== ASSIGNMENT ==
Each line of the data below that contains "pixels" must be copied.
:::
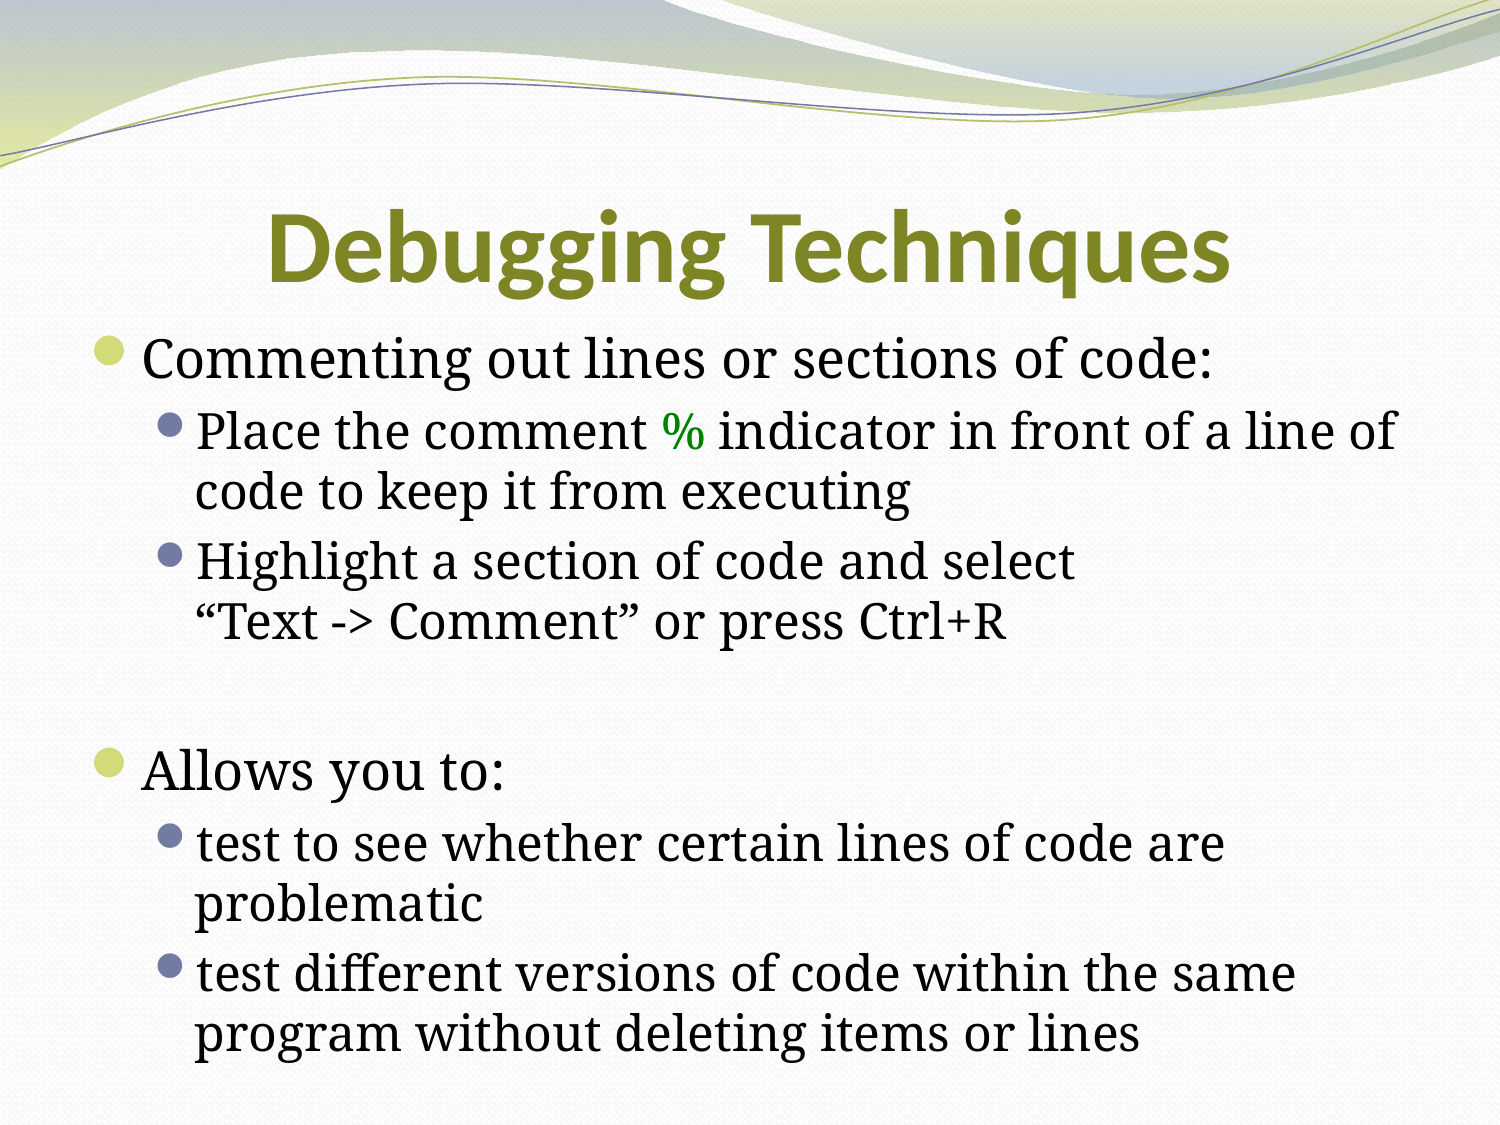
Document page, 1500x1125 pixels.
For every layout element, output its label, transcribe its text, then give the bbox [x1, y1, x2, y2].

title Debugging Techniques [75, 115, 1425, 303]
list Commenting out lines or sections of code: Place the comment % indicator in front of a line of code to keep it from executing Highlight a section of code and select “Text -> Comment” or press Ctrl+R Allows you to: test to see whether certain lines of code are problematic test different versions of code within the same program without deleting items or lines [75, 317, 1425, 1038]
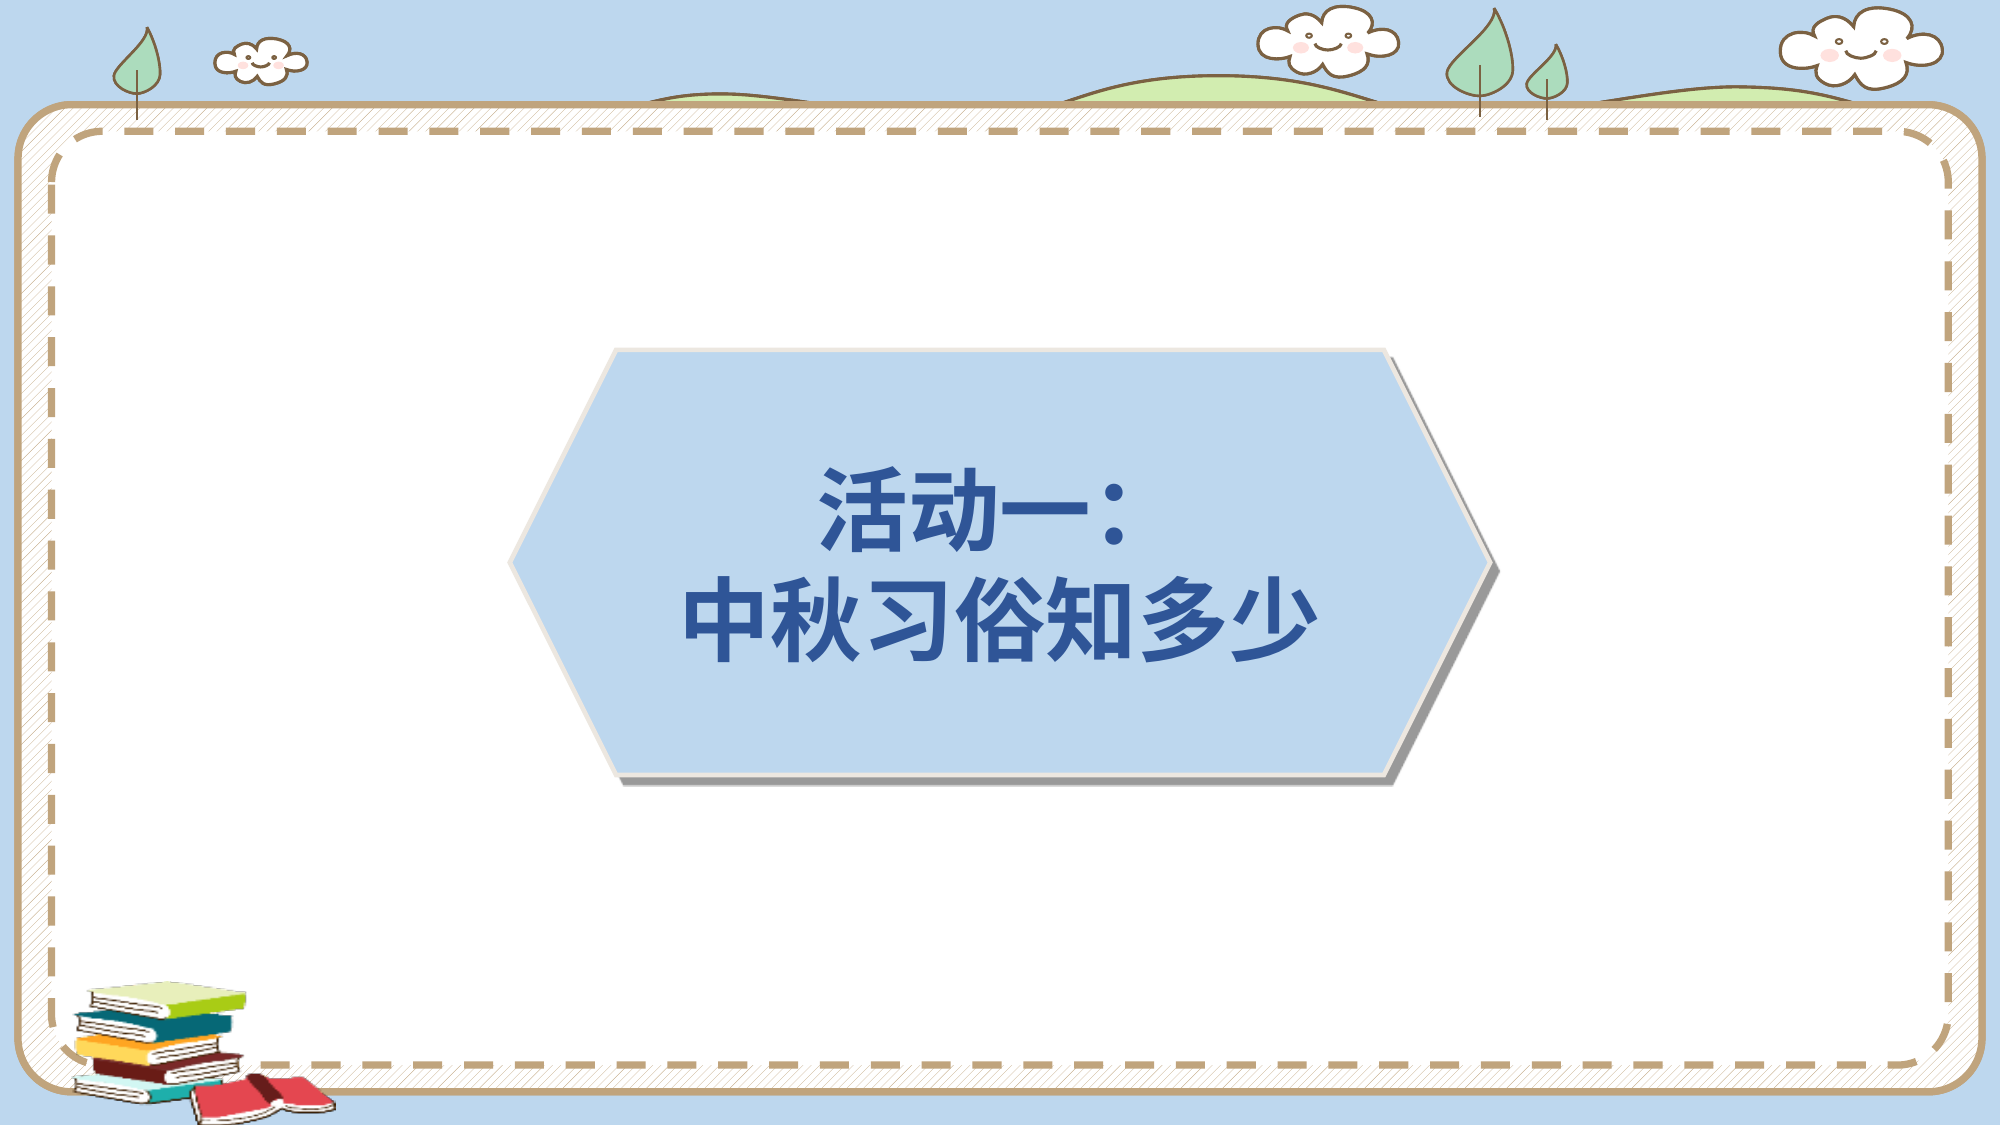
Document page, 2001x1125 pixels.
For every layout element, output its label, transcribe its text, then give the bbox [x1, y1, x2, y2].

text_box 活动一： 中秋习俗知多少 [508, 348, 1492, 777]
picture [71, 981, 336, 1125]
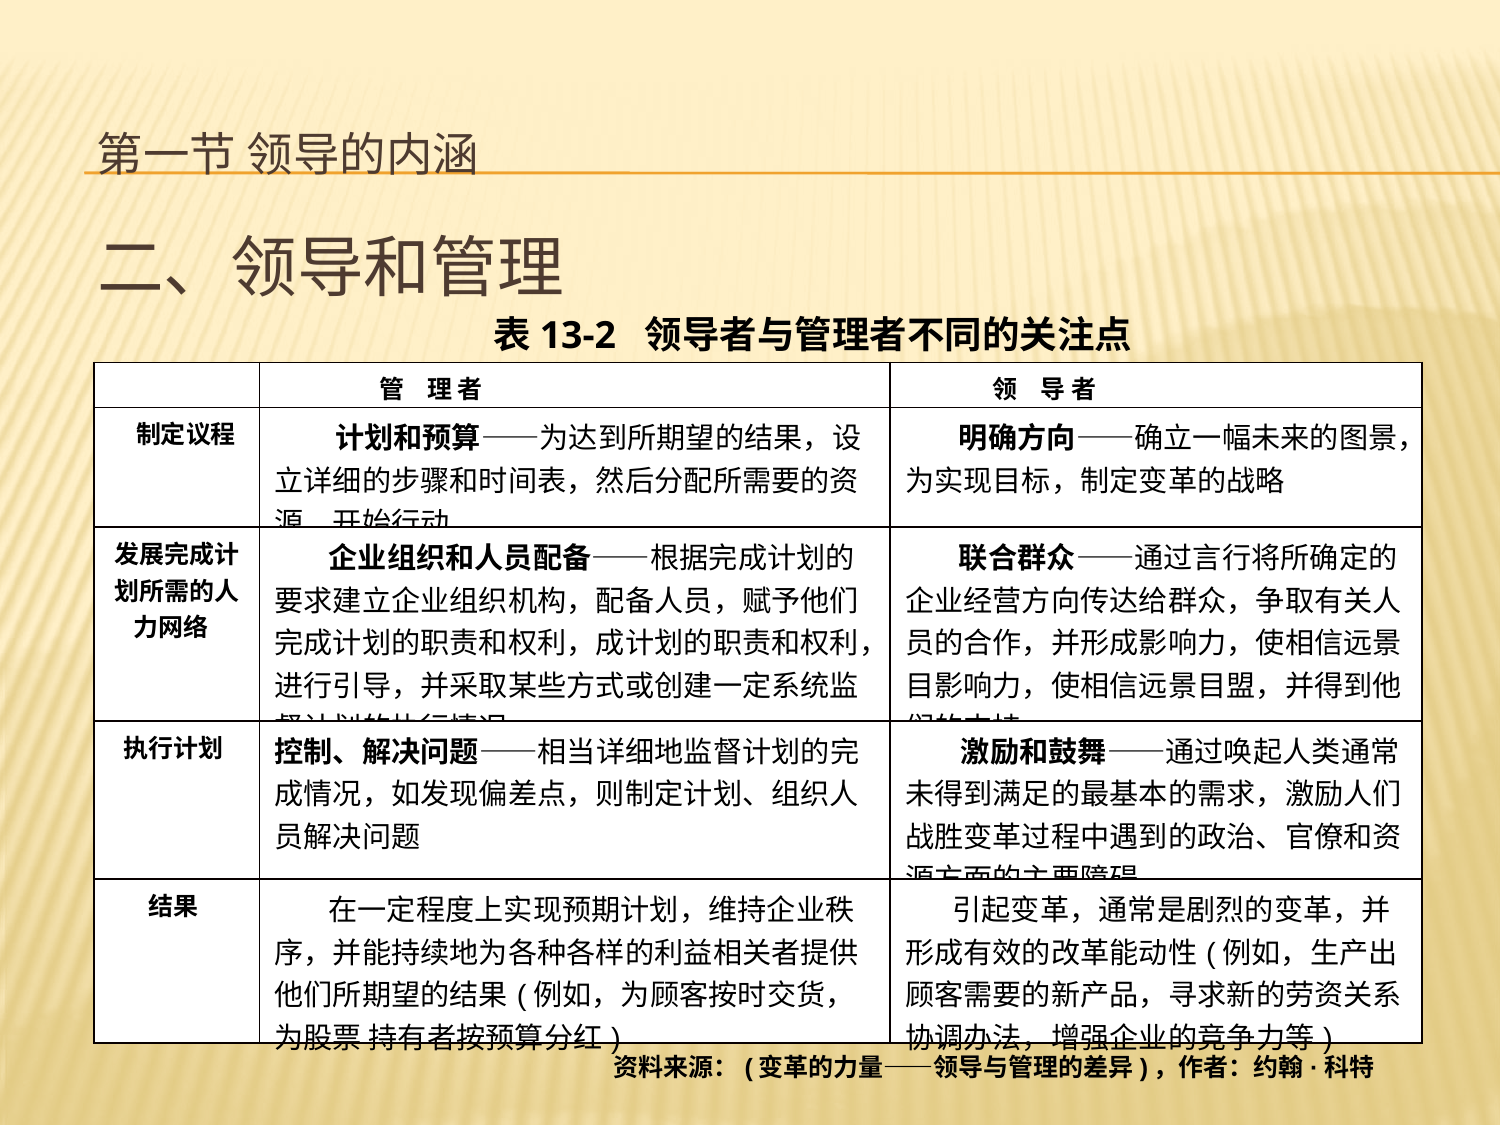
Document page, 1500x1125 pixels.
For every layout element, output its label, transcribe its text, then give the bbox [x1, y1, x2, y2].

table_cell 计划和预算——为达到所期望的结果，设立详细的步骤和时间表，然后分配所需要的资源，开始行动 [260, 408, 889, 526]
text_box 表13-2 领导者与管理者不同的关注点 [478, 303, 1175, 362]
table_cell 制定议程 [95, 408, 259, 526]
table_header [95, 363, 259, 407]
table_cell 引起变革，通常是剧烈的变革，并形成有效的改革能动性(例如，生产出顾客需要的新产品，寻求新的劳资关系协调办法，增强企业的竞争力等) [891, 880, 1421, 1042]
table_cell 在一定程度上实现预期计划，维持企业秩序，并能持续地为各种各样的利益相关者提供他们所期望的结果(例如，为顾客按时交货，为股票 持有者按预算分红) [260, 880, 889, 1042]
title 第一节 领导的内涵 [82, 117, 1432, 216]
table_cell 控制、解决问题——相当详细地监督计划的完成情况，如发现偏差点，则制定计划、组织人员解决问题 [260, 722, 889, 878]
table_cell 明确方向——确立一幅未来的图景，为实现目标，制定变革的战略 [891, 408, 1421, 526]
table_cell 结果 [95, 880, 259, 1042]
text_box 资料来源：(变革的力量——领导与管理的差异)，作者：约翰·科特 [280, 1043, 1449, 1089]
table_header 管 理 者 [260, 363, 889, 407]
table_cell 激励和鼓舞——通过唤起人类通常未得到满足的最基本的需求，激励人们战胜变革过程中遇到的政治、官僚和资源方面的主要障碍 [891, 722, 1421, 878]
table_cell 执行计划 [95, 722, 259, 878]
table_cell 联合群众——通过言行将所确定的企业经营方向传达给群众，争取有关人员的合作，并形成影响力，使相信远景目影响力，使相信远景目盟，并得到他们的支持 [891, 528, 1421, 720]
table_cell 发展完成计划所需的人力网络 [95, 528, 259, 720]
table_header 领 导 者 [891, 363, 1421, 407]
list 二、领导和管理 [81, 216, 1433, 308]
table_cell 企业组织和人员配备——根据完成计划的要求建立企业组织机构，配备人员，赋予他们完成计划的职责和权利，成计划的职责和权利，进行引导，并采取某些方式或创建一定系统监督计划的执行情况 [260, 528, 889, 720]
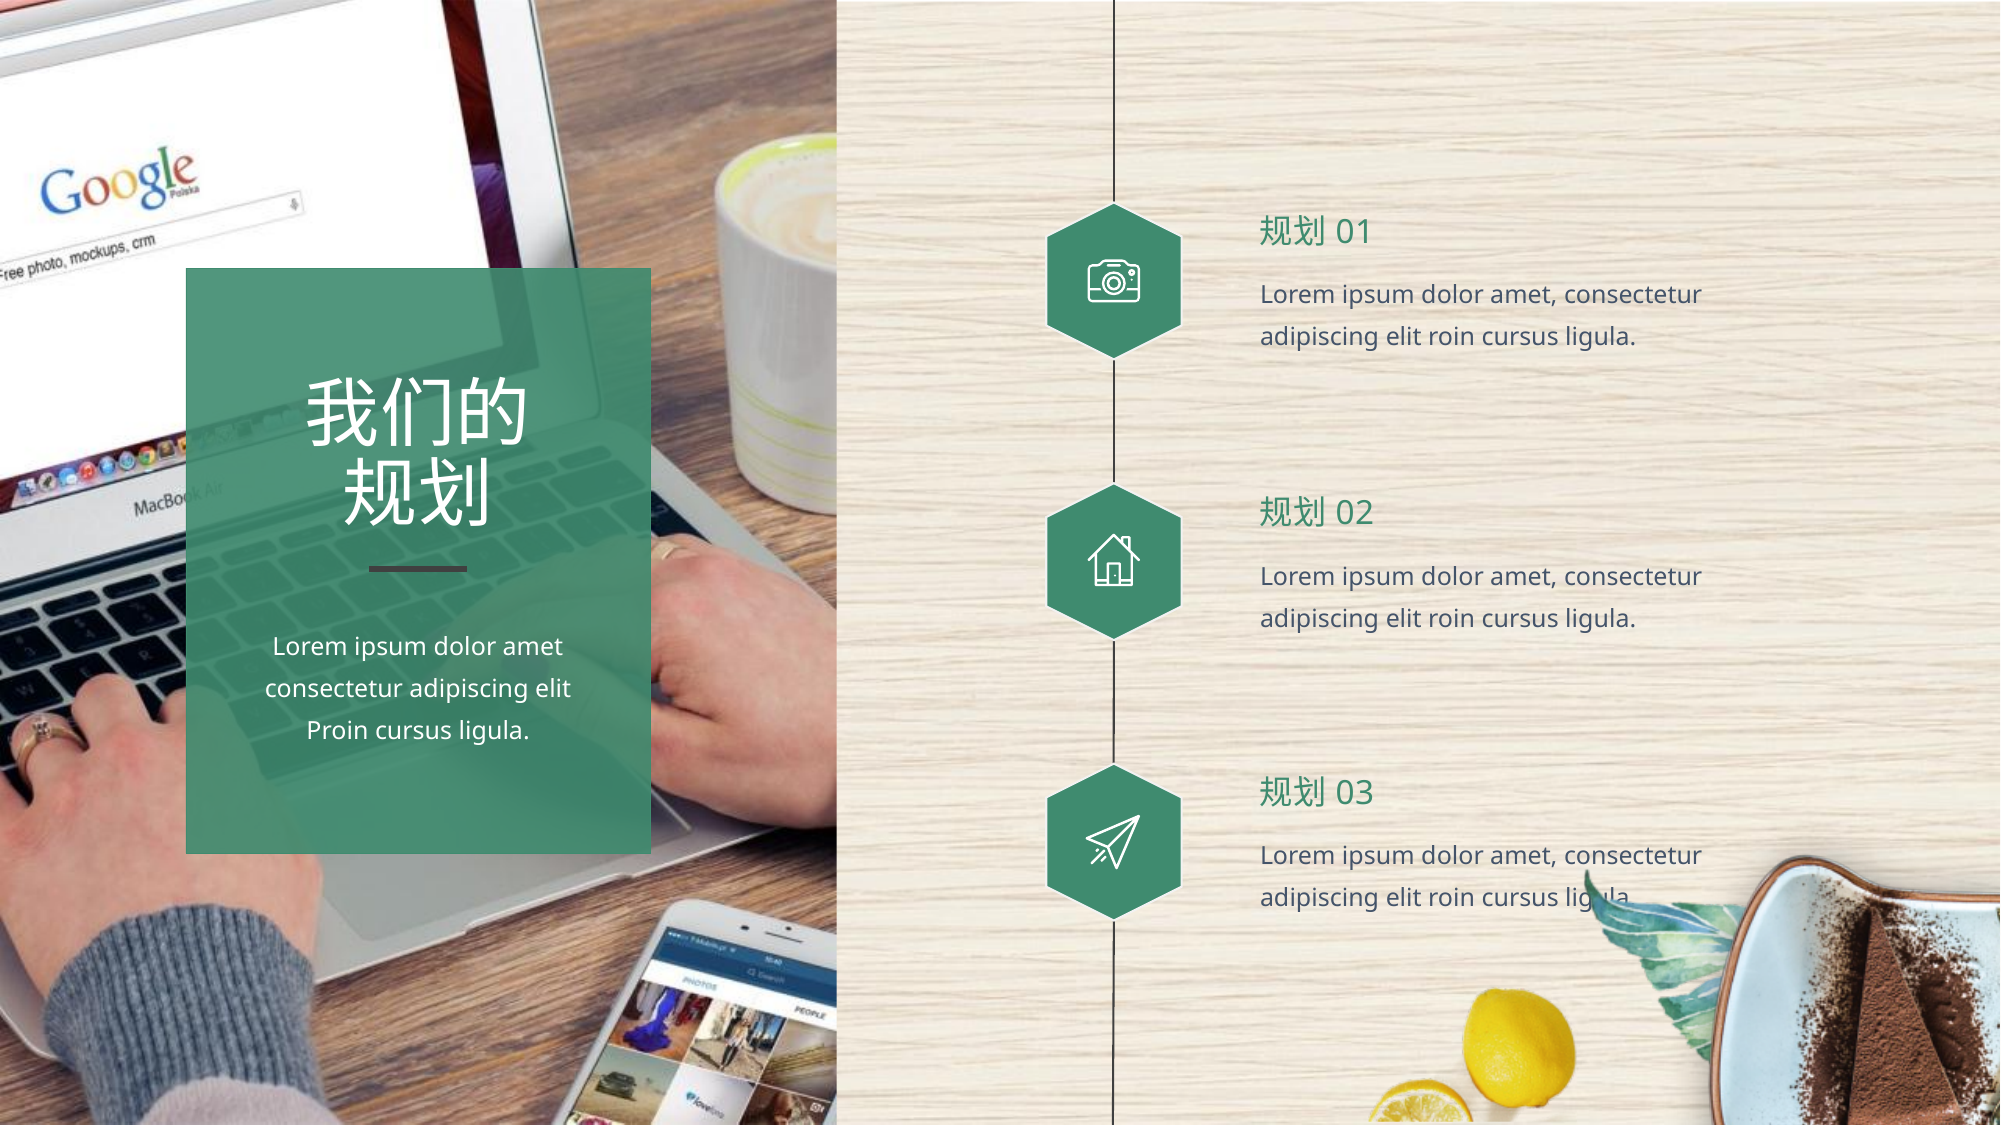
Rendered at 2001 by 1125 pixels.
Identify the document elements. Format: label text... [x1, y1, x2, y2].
:::
== ANSWER BOX ==
Document page, 1500x1125 pixels.
Document page, 2001x1125 pixels.
Document page, 1500x1125 pixels.
Rendered at 2001 by 1125 pixels.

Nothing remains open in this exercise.